One such DC scheme, referenced by IPE, carried out an extensive programme of testing and due diligence before deciding on a strategic bitcoin allocation. According to Cartwright, one year after implementation the position had grown by 56%. That said, these cases remain exceptions, given ongoing concerns about volatility and regulatory clarity.

For many large institutions, including every german pension fund that is still assessing digital assets, the focus remains on the balance between innovation and prudence. Moreover, schemes must reconcile headline performance numbers with internal risk limits and governance frameworks before committing to scalable positions.

German pension landscape: cautious stance on crypto

Clemens Schuerhoff, managing director at consultancy Kommalpha, told IPE that German pension investors generally remain cautious on cryptocurrencies and bitcoin. In his view, the asset class is largely perceived as highly volatile, speculative, and lacking a consistent pattern of risk-adjusted returns. Consequently, most institutions have so far preferred to stay on the sidelines.

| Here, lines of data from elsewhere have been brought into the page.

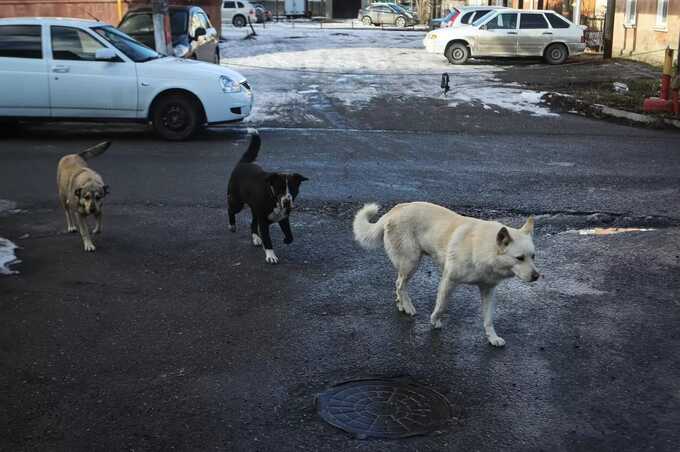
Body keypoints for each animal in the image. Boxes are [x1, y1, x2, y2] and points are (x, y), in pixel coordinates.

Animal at [228, 129, 308, 264]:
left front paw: (286, 240)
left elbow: (290, 235)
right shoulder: (263, 222)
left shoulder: (283, 218)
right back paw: (232, 225)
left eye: (293, 189)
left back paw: (255, 237)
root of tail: (243, 163)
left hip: (254, 209)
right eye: (279, 188)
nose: (287, 201)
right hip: (237, 202)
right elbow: (267, 239)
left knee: (252, 224)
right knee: (231, 210)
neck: (273, 199)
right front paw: (270, 255)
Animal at [354, 201, 540, 346]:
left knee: (398, 284)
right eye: (519, 258)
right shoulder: (448, 280)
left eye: (533, 256)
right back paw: (407, 306)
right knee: (400, 284)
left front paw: (492, 338)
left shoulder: (488, 290)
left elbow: (488, 318)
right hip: (411, 263)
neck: (483, 248)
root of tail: (395, 210)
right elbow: (442, 305)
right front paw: (435, 320)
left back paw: (401, 304)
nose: (537, 276)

Schuerhoff added that risk management questions are central. Cryptoassets operate on decentralised blockchains that are not directly regulated in the same way as traditional markets. However, this raises issues around counterparty risk, infrastructure reliability and potential default events, especially when using intermediaries to gain exposure.

The integration of bitcoin or native tokens into existing risk models is also complex. There are operational hurdles related to the incorporation of granular risk reporting, scenario analysis and the calculation and visualisation of stresses. Moreover, legacy systems at pension institutions are often not designed to capture real-time data for 24/7 markets, increasing implementation challenges.

Regulation, Spezialfonds and packaged exposure

Within Germany, the Fund Location Act (Fondsstandortgesetz) allows Spezialfonds to invest up to 20% of their assets in cryptocurrency. This regulatory framework creates theoretical room for institutions to increase exposure. However, Schuerhoff noted that usage appears limited, with most investors favouring a conservative approach.

He said he would not rule out the possibility that some domestic pension schemes already have small positions in packaged products that reference bitcoin or broader crypto baskets. These would typically be implemented through issuers offering ETPs or ETFs linked to digital assets, instead of direct token holdings. Moreover, such structures can simplify custody, reporting and compliance compared with operating native wallets.

According to Schuerhoff, it remains unlikely that a german pension fund will hold bitcoin directly via a blockchain wallet using private and public keys. The operational, legal and security requirements for such arrangements are substantial. That said, incremental allocations through regulated market instruments may grow if volatility moderates and regulatory clarity improves over time.

NAEV’s measured crypto pilot underlines how institutional investors are experimenting with limited exposure while maintaining a conservative stance. For now, crypto remains a satellite allocation for doctors in North Rhine-Westphalia, but ongoing performance and regulation will determine whether similar schemes scale up their positions.